#### THE TASK:
Locate every line in the records below that contains the word "nodes", and copy each one.

-*-

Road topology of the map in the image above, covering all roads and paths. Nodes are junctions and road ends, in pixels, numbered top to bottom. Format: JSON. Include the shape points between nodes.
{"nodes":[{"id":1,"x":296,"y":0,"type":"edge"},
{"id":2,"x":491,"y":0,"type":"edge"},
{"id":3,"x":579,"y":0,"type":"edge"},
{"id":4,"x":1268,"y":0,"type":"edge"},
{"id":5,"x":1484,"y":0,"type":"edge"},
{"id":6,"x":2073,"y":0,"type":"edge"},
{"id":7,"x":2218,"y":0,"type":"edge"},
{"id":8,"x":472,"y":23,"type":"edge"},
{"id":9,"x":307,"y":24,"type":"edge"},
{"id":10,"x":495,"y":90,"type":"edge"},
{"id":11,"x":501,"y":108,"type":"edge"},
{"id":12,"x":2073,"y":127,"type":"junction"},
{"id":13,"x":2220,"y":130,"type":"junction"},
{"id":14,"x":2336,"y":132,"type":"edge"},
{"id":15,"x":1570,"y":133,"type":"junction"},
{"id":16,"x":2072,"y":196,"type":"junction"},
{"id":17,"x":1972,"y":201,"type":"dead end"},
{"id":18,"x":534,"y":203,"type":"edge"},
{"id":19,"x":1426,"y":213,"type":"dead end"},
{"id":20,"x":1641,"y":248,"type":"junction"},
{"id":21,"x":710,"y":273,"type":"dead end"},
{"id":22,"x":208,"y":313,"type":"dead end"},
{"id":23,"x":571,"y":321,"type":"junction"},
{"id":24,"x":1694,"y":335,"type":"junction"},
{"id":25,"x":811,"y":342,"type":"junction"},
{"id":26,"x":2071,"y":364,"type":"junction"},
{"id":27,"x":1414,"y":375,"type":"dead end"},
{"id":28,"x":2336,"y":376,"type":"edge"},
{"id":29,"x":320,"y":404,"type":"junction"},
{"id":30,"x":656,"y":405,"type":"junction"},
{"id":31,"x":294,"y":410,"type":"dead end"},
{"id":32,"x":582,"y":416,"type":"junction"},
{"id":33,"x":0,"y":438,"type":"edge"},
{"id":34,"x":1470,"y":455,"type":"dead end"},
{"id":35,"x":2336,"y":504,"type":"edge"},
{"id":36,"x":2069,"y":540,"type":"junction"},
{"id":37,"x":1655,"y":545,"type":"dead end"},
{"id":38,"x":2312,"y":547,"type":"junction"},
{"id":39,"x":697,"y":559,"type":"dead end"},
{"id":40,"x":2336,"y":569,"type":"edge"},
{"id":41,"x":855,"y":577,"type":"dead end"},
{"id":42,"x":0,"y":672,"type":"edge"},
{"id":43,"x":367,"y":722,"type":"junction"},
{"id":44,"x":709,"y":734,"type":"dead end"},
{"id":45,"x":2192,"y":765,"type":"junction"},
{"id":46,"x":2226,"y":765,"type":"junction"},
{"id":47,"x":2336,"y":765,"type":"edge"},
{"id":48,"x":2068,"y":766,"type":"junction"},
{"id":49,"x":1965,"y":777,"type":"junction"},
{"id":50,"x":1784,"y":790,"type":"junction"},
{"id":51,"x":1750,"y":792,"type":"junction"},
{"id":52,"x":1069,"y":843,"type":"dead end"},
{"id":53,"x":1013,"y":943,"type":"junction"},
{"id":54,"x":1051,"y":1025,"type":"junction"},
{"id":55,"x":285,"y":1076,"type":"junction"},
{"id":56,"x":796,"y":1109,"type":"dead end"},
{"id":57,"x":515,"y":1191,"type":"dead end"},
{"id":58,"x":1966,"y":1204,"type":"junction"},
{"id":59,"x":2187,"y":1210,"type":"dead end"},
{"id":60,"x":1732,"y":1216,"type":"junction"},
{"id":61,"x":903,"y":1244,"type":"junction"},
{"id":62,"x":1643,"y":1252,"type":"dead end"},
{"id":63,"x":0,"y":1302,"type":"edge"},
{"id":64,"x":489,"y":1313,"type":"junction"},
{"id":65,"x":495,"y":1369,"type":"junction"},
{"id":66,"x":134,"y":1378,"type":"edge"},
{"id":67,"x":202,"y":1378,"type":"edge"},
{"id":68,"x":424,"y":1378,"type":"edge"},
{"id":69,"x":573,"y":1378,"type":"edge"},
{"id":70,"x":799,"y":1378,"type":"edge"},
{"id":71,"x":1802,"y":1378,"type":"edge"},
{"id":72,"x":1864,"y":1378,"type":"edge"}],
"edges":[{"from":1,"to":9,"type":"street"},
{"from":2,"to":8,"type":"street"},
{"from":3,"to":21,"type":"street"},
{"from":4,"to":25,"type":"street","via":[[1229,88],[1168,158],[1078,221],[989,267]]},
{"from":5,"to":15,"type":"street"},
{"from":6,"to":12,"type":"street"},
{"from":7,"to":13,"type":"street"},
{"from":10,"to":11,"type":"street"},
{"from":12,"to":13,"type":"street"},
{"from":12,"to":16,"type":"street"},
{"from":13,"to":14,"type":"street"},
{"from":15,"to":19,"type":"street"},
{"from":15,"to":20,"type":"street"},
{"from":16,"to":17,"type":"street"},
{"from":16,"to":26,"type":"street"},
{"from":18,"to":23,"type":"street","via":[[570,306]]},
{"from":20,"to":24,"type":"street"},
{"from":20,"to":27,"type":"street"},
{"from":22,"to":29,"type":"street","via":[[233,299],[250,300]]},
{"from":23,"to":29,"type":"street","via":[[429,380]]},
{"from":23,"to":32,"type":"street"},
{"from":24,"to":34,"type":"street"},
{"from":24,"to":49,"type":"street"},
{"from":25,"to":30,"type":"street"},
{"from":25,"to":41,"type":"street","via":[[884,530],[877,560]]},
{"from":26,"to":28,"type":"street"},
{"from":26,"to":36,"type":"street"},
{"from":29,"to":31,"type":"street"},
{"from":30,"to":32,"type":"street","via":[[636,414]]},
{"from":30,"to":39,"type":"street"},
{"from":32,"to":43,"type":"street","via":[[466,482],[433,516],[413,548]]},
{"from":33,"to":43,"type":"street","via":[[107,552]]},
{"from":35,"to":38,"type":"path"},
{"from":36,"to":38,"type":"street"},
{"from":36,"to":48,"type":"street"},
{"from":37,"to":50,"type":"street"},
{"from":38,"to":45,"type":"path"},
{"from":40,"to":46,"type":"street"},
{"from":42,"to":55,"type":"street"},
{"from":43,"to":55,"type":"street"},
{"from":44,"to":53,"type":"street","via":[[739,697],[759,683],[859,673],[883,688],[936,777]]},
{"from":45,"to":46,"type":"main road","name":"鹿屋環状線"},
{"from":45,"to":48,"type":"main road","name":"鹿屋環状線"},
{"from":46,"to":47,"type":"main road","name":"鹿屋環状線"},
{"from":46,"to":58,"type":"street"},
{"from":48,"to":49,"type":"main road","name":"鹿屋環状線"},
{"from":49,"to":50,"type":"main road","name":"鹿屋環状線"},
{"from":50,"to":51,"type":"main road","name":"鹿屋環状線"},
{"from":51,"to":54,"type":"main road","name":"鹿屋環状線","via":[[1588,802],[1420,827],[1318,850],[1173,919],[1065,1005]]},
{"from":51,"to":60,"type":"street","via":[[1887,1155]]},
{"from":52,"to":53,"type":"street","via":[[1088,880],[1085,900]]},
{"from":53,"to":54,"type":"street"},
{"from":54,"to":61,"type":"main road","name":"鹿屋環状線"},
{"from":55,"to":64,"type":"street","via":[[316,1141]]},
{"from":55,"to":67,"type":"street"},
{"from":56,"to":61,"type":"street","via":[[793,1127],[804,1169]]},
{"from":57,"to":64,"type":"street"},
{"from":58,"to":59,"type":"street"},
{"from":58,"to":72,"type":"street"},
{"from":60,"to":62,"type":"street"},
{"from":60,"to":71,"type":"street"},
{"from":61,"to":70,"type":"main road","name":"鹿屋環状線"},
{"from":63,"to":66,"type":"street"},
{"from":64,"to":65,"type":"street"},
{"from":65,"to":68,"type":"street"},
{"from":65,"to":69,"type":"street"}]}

-*-

#### FINISHED TASK:
Road topology of the map in the image above, covering all roads and paths. Nodes are junctions and road ends, in pixels, numbered top to bottom. Format: JSON. Include the shape points between nodes.
{"nodes":[{"id":1,"x":296,"y":0,"type":"edge"},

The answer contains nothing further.